# Reading text:
1. Right View. Right View is knowledge with regard to stress, knowledge with regard to the origination of stress, knowledge with regard to the cessation of stress, knowledge with regard to the Eightfold Path of practice leading to the cessation of stress. This is Right View.

2. Right Intention. Right Intention is maintaining mindfulness of the intention for renunciation, for freedom from ill-will, for harmlessness, for cessation. This is Right Intention

3. Right Speech. Right Speech is abstaining from lying, abstaining from divisive speech, abstaining from abusive speech, and abstaining from gossip and idle chatter. This is right Speech.

4. Right Action. Right Action is abstaining from taking life, abstaining from stealing, and abstaining from sexual misconduct. This is Right Action.

5. Right Livelihood. Right Livelihood is when a skillful disciple of the Noble Ones has abandoned dishonest livelihood and provides for themselves with honesty. This is Right Livelihood.

6. Right Effort. Right Effort is when a skillful disciple of the Noble Ones (internally) generates the skillful desire, who is persistent, who remains mindful of their intent for the non-arising of unskillful qualities that have yet arisen, who remains mindful of their intent for the abandoning of unskillful qualities that have arisen, who remains mindful for maintaining non-confusion and for increasing, developing, and the culmination of skillful qualities that have yet arisen. This is Right Effort.

# Entries provided:
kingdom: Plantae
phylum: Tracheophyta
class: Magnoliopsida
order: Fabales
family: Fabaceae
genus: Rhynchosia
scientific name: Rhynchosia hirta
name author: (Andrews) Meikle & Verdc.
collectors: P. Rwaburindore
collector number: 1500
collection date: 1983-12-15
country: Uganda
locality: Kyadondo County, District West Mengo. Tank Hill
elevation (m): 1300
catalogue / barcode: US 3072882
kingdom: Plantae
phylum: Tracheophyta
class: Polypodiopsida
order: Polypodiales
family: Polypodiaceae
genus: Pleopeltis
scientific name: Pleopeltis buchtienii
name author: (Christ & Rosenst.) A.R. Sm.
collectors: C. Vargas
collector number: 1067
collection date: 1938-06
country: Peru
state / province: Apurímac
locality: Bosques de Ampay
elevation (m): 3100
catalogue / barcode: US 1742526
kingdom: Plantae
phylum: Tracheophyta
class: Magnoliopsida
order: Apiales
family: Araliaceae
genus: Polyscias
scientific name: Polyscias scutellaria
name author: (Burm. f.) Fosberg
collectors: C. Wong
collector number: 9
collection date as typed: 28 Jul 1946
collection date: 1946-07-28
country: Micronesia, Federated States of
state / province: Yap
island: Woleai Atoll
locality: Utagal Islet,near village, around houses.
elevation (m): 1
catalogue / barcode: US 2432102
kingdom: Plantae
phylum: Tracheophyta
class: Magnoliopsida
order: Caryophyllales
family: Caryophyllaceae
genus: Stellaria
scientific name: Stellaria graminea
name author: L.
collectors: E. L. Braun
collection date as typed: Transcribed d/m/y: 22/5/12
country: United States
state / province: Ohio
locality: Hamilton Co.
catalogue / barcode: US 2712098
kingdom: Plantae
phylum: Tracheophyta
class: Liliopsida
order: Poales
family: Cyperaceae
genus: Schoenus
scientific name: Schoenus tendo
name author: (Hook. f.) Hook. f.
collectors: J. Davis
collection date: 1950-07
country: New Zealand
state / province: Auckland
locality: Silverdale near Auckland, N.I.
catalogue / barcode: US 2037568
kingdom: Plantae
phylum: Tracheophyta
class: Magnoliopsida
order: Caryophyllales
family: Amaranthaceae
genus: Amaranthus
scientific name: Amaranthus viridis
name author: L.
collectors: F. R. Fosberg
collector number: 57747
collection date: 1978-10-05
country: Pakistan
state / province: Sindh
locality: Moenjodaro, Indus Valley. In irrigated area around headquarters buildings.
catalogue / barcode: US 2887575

# Aim of the task:
Please carry on the passage on the Eightfold Path after its entry on Right Effort. The items stand apart from the passage on the Eightfold Path.

# Result of this task:
7. Right Mindfulness. Right Mindfulness is when a skillful disciple of the Noble Ones remains mindful of the body in and of itself while remaining ardent, alert, and mindful of putting aside greed and distress with reference to the world. Right Mindfulness is when a skillful disciple of the Noble Ones remains mindful of feelings in and of themselves while remaining ardent, alert, and mindful of putting aside greed and distress with reference to the world. Right Mindfulness is when a skillful disciple of the Noble Ones remains mindful of thoughts in and of themselves while remaining ardent, alert, and mindful of putting aside greed and distress with reference to the world. Right Mindfulness is when a skillful disciple of the Noble Ones remains mindful of the (present) quality of mind in and of itself while remaining ardent, alert, and mindful of putting aside greed and distress with reference to the world. This is right mindfulness.

8. Right Meditation. Right Meditation is when a skillful disciple of the Noble Ones has established seclusion from sensuality and unskillful mental qualities. The enter and  remain in the First Jhana. This First Jhana is experienced as rapture born of that very seclusion. It is accompanied by directed thought and evaluation.

“Furthermore, the ending of the defilements depends on the Second Jhana which is the stilling of directed thought and evaluation.  This Second Jhana is experienced as rapture and pleasure born of concentration. Free of directed thought and evaluation, the joy of concentration permeates their entire mind and body.

Furthermore, the ending of the defilements depends on the Third Jhana which is the fading of rapture. They remain equanimous, mindful, alert, sensitive to pleasure. With the fading of rapture, this pleasant abiding permeates their entire mind and body.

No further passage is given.